▶ **WHAT TO PRODUCE**: Once every line in the data that follows has been checked for the word "work", give only the number of lines that hold it.

▶ **EXTRACTED ENTRIES**:
--- START ---

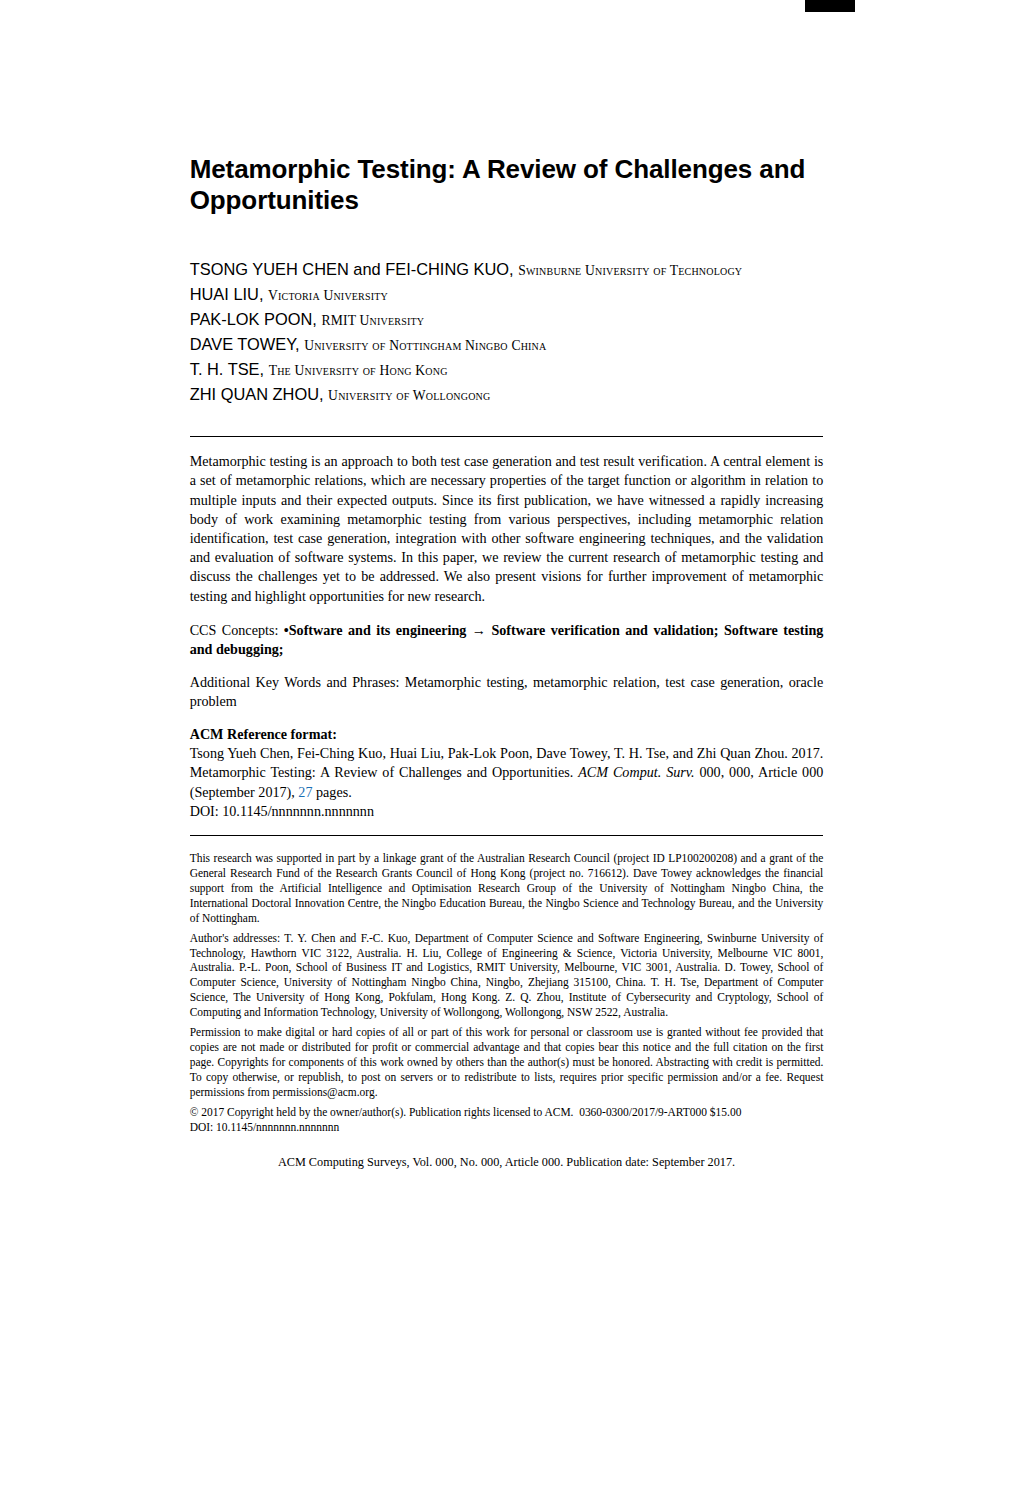Metamorphic Testing: A Review of Challenges and
Opportunities
TSONG YUEH CHEN and FEI-CHING KUO, Swinburne University of Technology
HUAI LIU, Victoria University
PAK-LOK POON, RMIT University
DAVE TOWEY, University of Nottingham Ningbo China
T. H. TSE, The University of Hong Kong
ZHI QUAN ZHOU, University of Wollongong
Metamorphic testing is an approach to both test case generation and test result verification. A central element is a set of metamorphic relations, which are necessary properties of the target function or algorithm in relation to multiple inputs and their expected outputs. Since its first publication, we have witnessed a rapidly increasing body of work examining metamorphic testing from various perspectives, including metamorphic relation identification, test case generation, integration with other software engineering techniques, and the validation and evaluation of software systems. In this paper, we review the current research of metamorphic testing and discuss the challenges yet to be addressed. We also present visions for further improvement of metamorphic testing and highlight opportunities for new research.
CCS Concepts: •Software and its engineering → Software verification and validation; Software testing and debugging;
Additional Key Words and Phrases: Metamorphic testing, metamorphic relation, test case generation, oracle problem
ACM Reference format: Tsong Yueh Chen, Fei-Ching Kuo, Huai Liu, Pak-Lok Poon, Dave Towey, T. H. Tse, and Zhi Quan Zhou. 2017. Metamorphic Testing: A Review of Challenges and Opportunities. ACM Comput. Surv. 000, 000, Article 000 (September 2017), 27 pages.
DOI: 10.1145/nnnnnnn.nnnnnnn
This research was supported in part by a linkage grant of the Australian Research Council (project ID LP100200208) and a grant of the General Research Fund of the Research Grants Council of Hong Kong (project no. 716612). Dave Towey acknowledges the financial support from the Artificial Intelligence and Optimisation Research Group of the University of Nottingham Ningbo China, the International Doctoral Innovation Centre, the Ningbo Education Bureau, the Ningbo Science and Technology Bureau, and the University of Nottingham.
Author's addresses: T. Y. Chen and F.-C. Kuo, Department of Computer Science and Software Engineering, Swinburne University of Technology, Hawthorn VIC 3122, Australia. H. Liu, College of Engineering & Science, Victoria University, Melbourne VIC 8001, Australia. P.-L. Poon, School of Business IT and Logistics, RMIT University, Melbourne, VIC 3001, Australia. D. Towey, School of Computer Science, University of Nottingham Ningbo China, Ningbo, Zhejiang 315100, China. T. H. Tse, Department of Computer Science, The University of Hong Kong, Pokfulam, Hong Kong. Z. Q. Zhou, Institute of Cybersecurity and Cryptology, School of Computing and Information Technology, University of Wollongong, Wollongong, NSW 2522, Australia.
Permission to make digital or hard copies of all or part of this work for personal or classroom use is granted without fee provided that copies are not made or distributed for profit or commercial advantage and that copies bear this notice and the full citation on the first page. Copyrights for components of this work owned by others than the author(s) must be honored. Abstracting with credit is permitted. To copy otherwise, or republish, to post on servers or to redistribute to lists, requires prior specific permission and/or a fee. Request permissions from permissions@acm.org.
© 2017 Copyright held by the owner/author(s). Publication rights licensed to ACM. 0360-0300/2017/9-ART000 $15.00
DOI: 10.1145/nnnnnnn.nnnnnnn
ACM Computing Surveys, Vol. 000, No. 000, Article 000. Publication date: September 2017.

--- END ---

▶ **OUTPUT BELOW**: 2